**Document passage**.
--
After his stint in Washington, Collins moved into the broadcast booth, calling NBA games on TNT and doing to work for NBC at the Olympics. It was a good gig: it kept his hand in the game, provided him a handsome paycheck, and allowed him to continue the lifestyle that he and wife Kathy had grown accustomed to, with a house in Scottsdale, Ariz., and a place in San Diego. But there was something unfulfilled that the TNT job couldn't address. "TV is a great job but it almost felt as if I was retired," says Collins. "There's no winning or losing. The broadcasting is a great team thing. When you're broadcasting, it's all about team. You and your partner are out there, you have the producer, director, you have your camera people, stat guy, graphics people. It's the ultimate team. But it's like gymnastics, there's a judge about whether or not you did it well. In basketball, the judge is that scoreboard. You walk off and either you won or you lost. And if you win, you get that sort of feeling of 'I won,' and if you lose, you get that thing that sort of hits you in the gut at the end of the game . . . I wanted to be the best broadcaster I could be, that's what I tried to do, but it's a different kind of life and I just felt I had one more run in me."
After Collins became the Sixers's coach in 2010, it quickly became apparent that he wasn't the same guy he'd been in Chicago, Detroit, or Washington. Part of the change was simply getting older, of having an actual life outside of basketball. "As you get older, I think you get a little more mellow," says Collins' son, Chris, an associate head coach at Duke. "The thing is, he's much more secure with who he is as a coach now. He was so young when he got that job in Chicago, and he had no head-coaching experience. He is so driven and so competitive a person that coaching back then probably wore him down."
And part of it was due to Collins introspective nature. "Everything is a change. If you don't change, you're making a huge mistake in life," he says. "I think you become a product of your experiences. Every time you get fired you look back at your situation and you say, 'How could I have been better?' You coach again and how could I better handle that situation and then you do it again and how could I better handle that situation."
Yet there are other factors. Collins is now 60 years old, and has become a doting grandfather of four (soon to be five). Nothing in his life, not a last-second win or the thought of an NBA title, can bring the same look to Collins' face that his grandchildren do. As important as basketball remains to him, as much as he is driven to bring the Sixers organization into prominence again, there's no doubt that his family is a much higher priority than the game that has provided him a nice living for 40 years. But other exerpeiences have given Collins more perspective. In August 2007, Collins' brother, Jeff, was killed in a house fire in Benton, Ill., where Collins grew up. His sister, Linda, had a leg amputated recently due to complications from diabetes, and his mother, Geraldine, is now suffering from Alzheimer's.
--
**Stored data**.
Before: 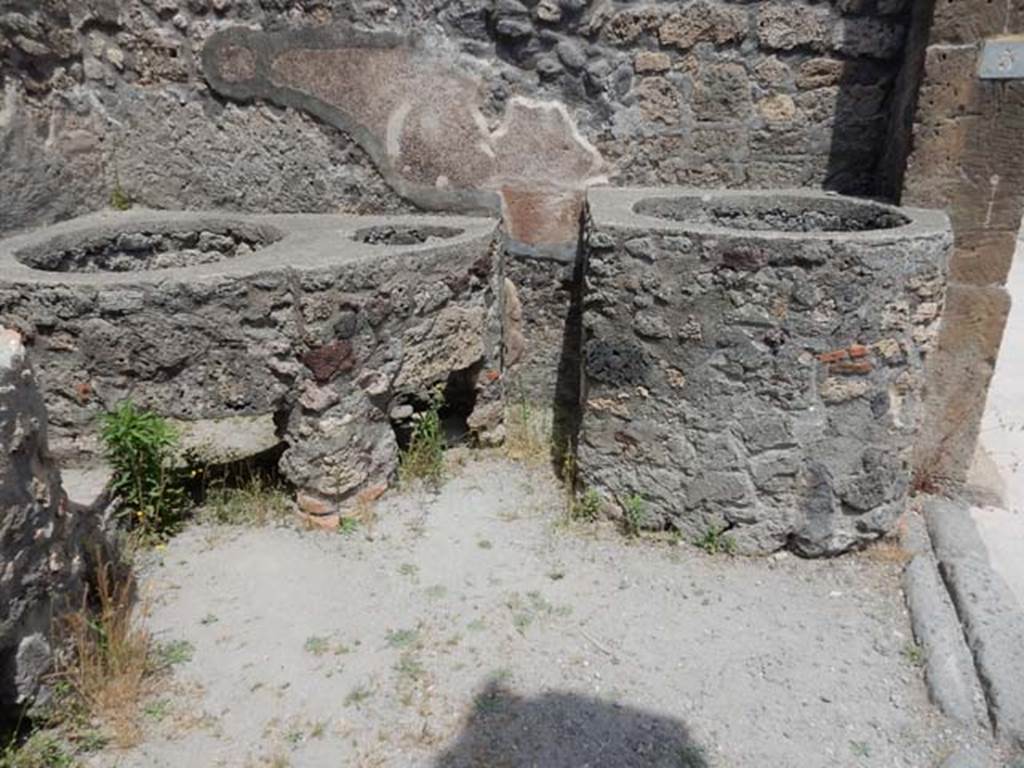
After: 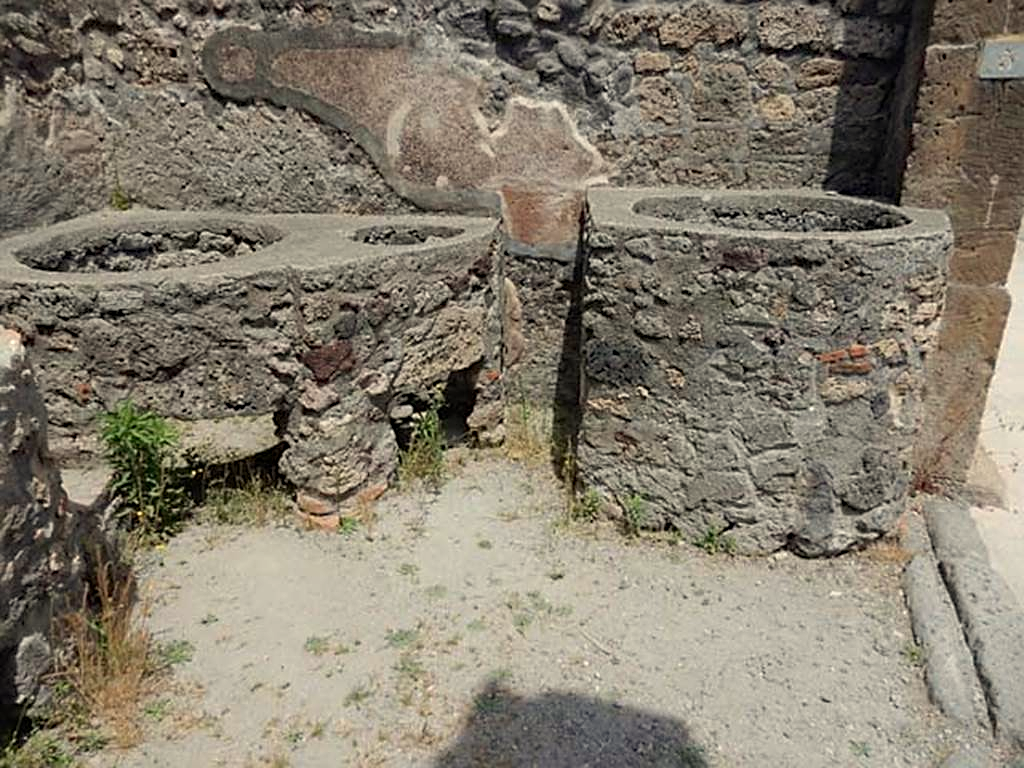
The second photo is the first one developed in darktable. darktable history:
--
**Written instruction**.
Write out the passage about Collins word for word, from "Yet there are" up to and including "suffering from Alzheimer's.".

**Final result**.
Yet there are other factors. Collins is now 60 years old, and has become a doting grandfather of four (soon to be five). Nothing in his life, not a last-second win or the thought of an NBA title, can bring the same look to Collins' face that his grandchildren do. As important as basketball remains to him, as much as he is driven to bring the Sixers organization into prominence again, there's no doubt that his family is a much higher priority than the game that has provided him a nice living for 40 years. But other exerpeiences have given Collins more perspective. In August 2007, Collins' brother, Jeff, was killed in a house fire in Benton, Ill., where Collins grew up. His sister, Linda, had a leg amputated recently due to complications from diabetes, and his mother, Geraldine, is now suffering from Alzheimer's.